In 2012, the MCAS took in 7,037 animals. Of those 39 percent or 2,744 animals were adopted out. The national average is 50 percent adoption. MCAS falls short when it comes to saving cats.

“Five out of 10 dogs were adopted out, which is the average. However, only one out of every 10 cats were adopted,” Crawford said. “There are ways to improve both numbers though.”

The MCAS has a blanket policy not to adopt dogs that have been deemed “bully breeds, “ which include pit bulls and chow chows. When a pit bull or chow chow comes into the shelter, then the MCAS euthanizes the animals. However, Crawford said there are many rescue groups specifically designed to adopt out pit bulls and chow chows.

“By working with these groups, you can keep from euthanizing non-aggressive pits and chows,” she said. “These groups have a very successful rate.”

The animals most routinely euthanized, though, are cats. All cats deemed feral, which means not accustomed to humans, are euthanized. Stray cats are euthanized 83 percent of the time and kittens are euthanized 70 percent of the time.

Part of the reason the number is so high, Crawford said, is because cats and dogs have a seven-day hold — meaning they must stay at the shelter that long before they may be adopted.

“Kittens are highly desirable, but the hold can actually deter the possible adopter,” she said. “Also, there is a seven-day hold for puppies. This is really unnecessary. Removing the hold would keep animals from getting illnesses in the shelter and would mean more adoptions.”

Crawford also recommended balancing the number of cats taken in with the number adopted.

The biggest suggestion from the Humane Society of U.S. was to hire a shelter vet. Funding from the county and from the increased adoptions would offset the cost of a shelter vet, Crawford said.

“By removing barriers like the holds and hiring a vet, then the number of adoptions will increase,” Crawford said. “That’s what we all want too — to adopt as many animals as possible.”

Natalie DiGiacomo, a representative of the Humane Society of U.S., urged the shelter to reach out to the public through a series marketing such as having positive photos of the animals up for adoption. She also recommended having a more retail-like approach.

“Keeping convenient adoption hours like those of a store and reaching out to the adopters with off-site events will increase adoption,” she said.

Crawford referenced the Spartanburg, S.C. shelter, which has been using its Facebook page as an example of what the MCAS could do. While MCAS does use its Facebook page, Crawford said there are methods of making the animals look more attractive.

“The shelter in my backyard has done positive PR and the response has been great,” Crawford said. “It makes such a difference.”

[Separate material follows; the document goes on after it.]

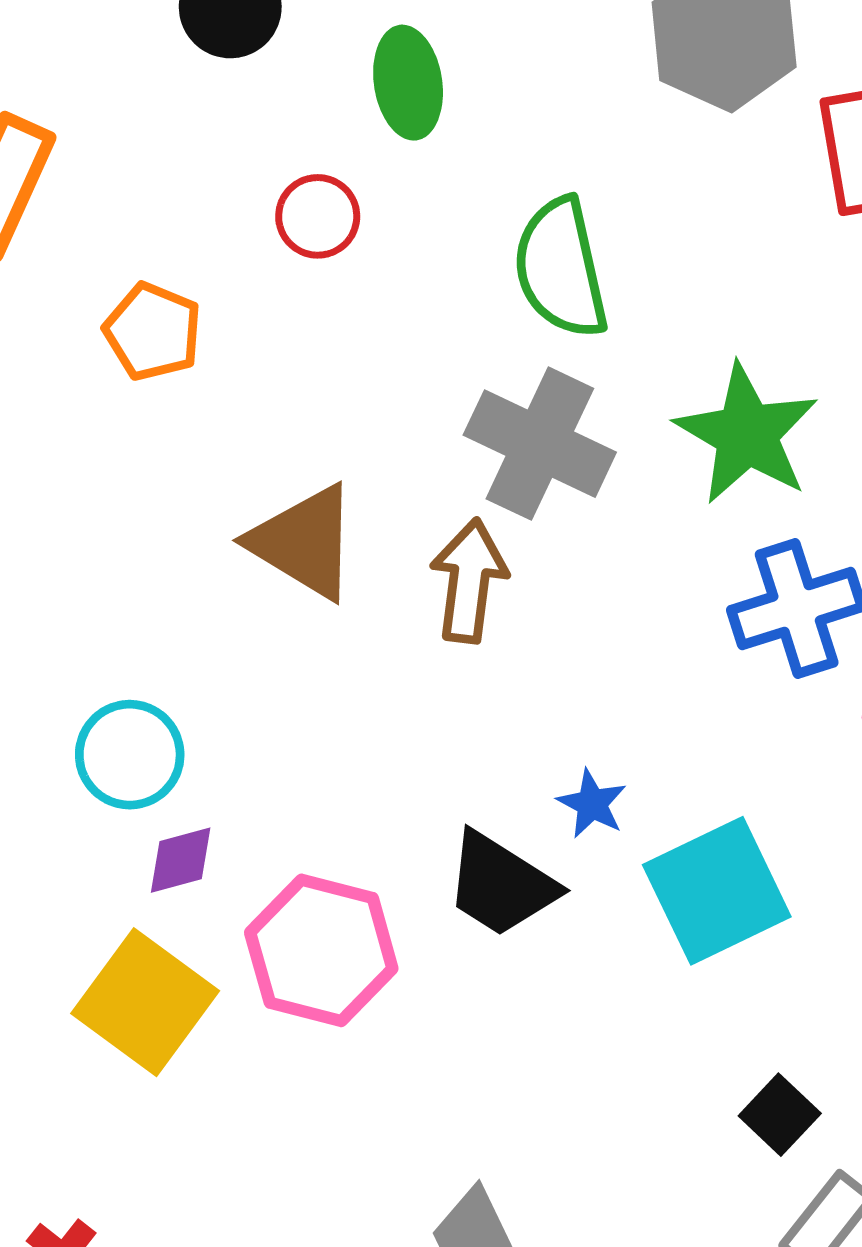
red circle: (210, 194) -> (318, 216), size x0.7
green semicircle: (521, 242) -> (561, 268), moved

George Harding with the National Animal Control Association focused on the animal control officers. Harding recommended adding language about specific authority the animal control officers have in the county code. However, a change in code must come from the state, County Commissioner Connie Hudson said.

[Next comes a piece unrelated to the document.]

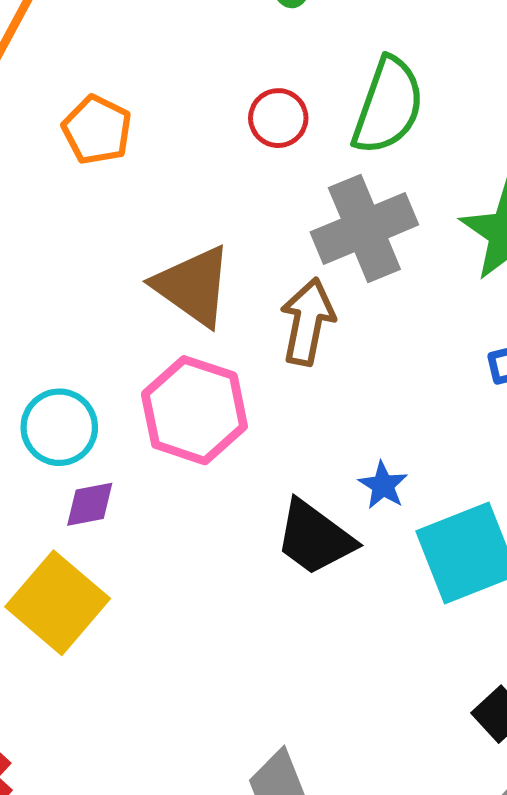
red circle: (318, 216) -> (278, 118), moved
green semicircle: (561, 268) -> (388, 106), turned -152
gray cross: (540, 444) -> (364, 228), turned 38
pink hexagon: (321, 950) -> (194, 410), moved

Harding also saw room for a more efficient field operations.

“When an animal control officer goes out, they write handwritten notes and then put the same information in a computer system. This is redundancy and can be cut by just utilizing the computer system,” he said. “It will not only save time, but money in the long run.”

Lastly, officers in the field should be better trained on safety with animals and owners, Harding said.

“Mobile County is a large area so if something happens, it could be a while before someone could get there to assist an officer,” he said. “By raising awareness on safety through training, that could help avoid danger.”

The MCAS has already made strides. In Dec. 2013, only 33 percent of the animals were euthanized, which means 77 percent were adopted out or kept in the shelter. That’s a big improvement and better than the national average of 50 percent — something they hope to see carried out over this year.

“The shelter is well on its way to being the best shelter in the region,” Crawford said.